[Teks Bacaan]
Lewat pipa itulah Desi lantas berhasil kabur dan setelah naik bus selama 10 jam dia mencapai kantor Konsulat Jenderal di Tawau. Berkat bantuan Konsul, kini Desi sudah berada di Nunukan dan bersiap pulang ke Kediri. 

Menurut Gadis Arivia, aktivis pembela hak-hak wanita dari Jurnal Perempuan, ada banyak modus untuk menjerat para korban. Selain memakai ilmu gendam (semacam hipnotis) seperti dialami Ratna dan Tuti tadi, ada modus operandi lain.

Desember lalu Arivia menelusuri perdagangan perempuan di perbatasan Kalimantan Barat hingga Serawak. 

Di Kota Entikong, Kabupaten Sanggau, ia melihat langsung para calo merayu gadis belia dan orang tuanya agar rela melepas anaknya bekerja sebagai pembantu di Serawak. Arivia menemukan anak berusia 12 tahun yang dapat dibujuk. Mirip di Nunukan, cukup dengan duit Rp 800 ribu gadis kecil itu bisa mendapat paspor dan KTP "aspal" di Sanggau.

[Data yang Diberikan]
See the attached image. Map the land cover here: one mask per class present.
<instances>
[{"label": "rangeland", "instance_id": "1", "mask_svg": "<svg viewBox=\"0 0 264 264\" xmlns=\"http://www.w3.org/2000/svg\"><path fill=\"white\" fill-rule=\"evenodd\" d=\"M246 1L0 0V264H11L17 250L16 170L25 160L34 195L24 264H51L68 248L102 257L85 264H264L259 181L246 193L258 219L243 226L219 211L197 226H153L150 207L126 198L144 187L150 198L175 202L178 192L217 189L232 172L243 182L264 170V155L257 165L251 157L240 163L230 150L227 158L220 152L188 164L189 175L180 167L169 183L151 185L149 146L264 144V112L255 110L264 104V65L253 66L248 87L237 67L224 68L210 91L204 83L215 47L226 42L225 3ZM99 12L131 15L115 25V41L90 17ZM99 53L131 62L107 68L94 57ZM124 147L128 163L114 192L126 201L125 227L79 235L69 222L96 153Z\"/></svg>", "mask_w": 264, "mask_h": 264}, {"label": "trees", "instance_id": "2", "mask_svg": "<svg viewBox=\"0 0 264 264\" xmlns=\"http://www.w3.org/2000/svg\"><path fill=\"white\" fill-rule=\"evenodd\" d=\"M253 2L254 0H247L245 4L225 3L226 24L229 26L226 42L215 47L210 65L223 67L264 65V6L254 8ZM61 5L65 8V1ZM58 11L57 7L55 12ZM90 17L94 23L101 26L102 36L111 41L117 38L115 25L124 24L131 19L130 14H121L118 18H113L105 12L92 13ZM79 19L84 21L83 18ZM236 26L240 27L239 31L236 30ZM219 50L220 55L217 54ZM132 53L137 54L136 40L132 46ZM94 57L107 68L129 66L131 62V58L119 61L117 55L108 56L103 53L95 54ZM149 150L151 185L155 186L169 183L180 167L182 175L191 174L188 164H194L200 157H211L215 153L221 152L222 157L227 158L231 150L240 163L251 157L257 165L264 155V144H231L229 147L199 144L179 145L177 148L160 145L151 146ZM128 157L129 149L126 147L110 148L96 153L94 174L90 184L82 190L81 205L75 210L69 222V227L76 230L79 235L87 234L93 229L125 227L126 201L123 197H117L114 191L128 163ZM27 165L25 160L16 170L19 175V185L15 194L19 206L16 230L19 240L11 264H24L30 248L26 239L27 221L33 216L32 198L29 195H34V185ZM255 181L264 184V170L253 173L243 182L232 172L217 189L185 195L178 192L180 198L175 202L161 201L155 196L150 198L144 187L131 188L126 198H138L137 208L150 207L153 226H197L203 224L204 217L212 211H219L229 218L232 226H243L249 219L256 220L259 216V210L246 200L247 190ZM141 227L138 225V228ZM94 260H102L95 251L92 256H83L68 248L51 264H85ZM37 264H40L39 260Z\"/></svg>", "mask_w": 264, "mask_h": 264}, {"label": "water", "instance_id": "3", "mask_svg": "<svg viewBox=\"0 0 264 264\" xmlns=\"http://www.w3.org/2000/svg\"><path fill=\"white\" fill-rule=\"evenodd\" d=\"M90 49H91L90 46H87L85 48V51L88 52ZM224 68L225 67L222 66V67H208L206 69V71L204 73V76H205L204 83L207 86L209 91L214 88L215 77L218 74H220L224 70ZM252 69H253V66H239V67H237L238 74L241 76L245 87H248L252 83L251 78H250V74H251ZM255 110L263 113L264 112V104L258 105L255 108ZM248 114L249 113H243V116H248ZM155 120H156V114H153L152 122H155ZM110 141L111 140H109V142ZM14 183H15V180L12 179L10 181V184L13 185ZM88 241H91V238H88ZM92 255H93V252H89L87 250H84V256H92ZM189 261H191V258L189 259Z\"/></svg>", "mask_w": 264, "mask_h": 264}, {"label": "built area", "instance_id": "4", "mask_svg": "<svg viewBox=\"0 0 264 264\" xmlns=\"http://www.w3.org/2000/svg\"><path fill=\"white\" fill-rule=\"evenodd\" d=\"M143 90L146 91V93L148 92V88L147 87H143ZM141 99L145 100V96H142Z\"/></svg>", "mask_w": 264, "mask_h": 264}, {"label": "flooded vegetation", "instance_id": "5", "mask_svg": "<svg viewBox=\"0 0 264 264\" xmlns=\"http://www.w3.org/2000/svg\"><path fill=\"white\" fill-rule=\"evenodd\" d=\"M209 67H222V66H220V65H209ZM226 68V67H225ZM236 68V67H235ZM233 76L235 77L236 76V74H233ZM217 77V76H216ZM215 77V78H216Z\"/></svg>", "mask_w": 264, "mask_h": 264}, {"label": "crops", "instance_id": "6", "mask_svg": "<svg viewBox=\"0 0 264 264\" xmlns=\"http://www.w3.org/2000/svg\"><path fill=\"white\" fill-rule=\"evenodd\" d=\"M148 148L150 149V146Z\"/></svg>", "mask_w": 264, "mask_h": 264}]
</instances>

[Yang Harus Dikerjakan]
a) Sebutkan semua nama orang yang disebut dalam teks tentang perdagangan perempuan.
b) Kutip teks tentang perdagangan perempuan tanpa mengubah apa pun, mulai dari "Menurut Gadis Arivia, aktivis" terus ke bawah sampai "Barat hingga Serawak.".

[Jawaban Berurutan]
a) Desi, Gadis Arivia, Ratna, dan Tuti.

b)
Menurut Gadis Arivia, aktivis pembela hak-hak wanita dari Jurnal Perempuan, ada banyak modus untuk menjerat para korban. Selain memakai ilmu gendam (semacam hipnotis) seperti dialami Ratna dan Tuti tadi, ada modus operandi lain.

Desember lalu Arivia menelusuri perdagangan perempuan di perbatasan Kalimantan Barat hingga Serawak.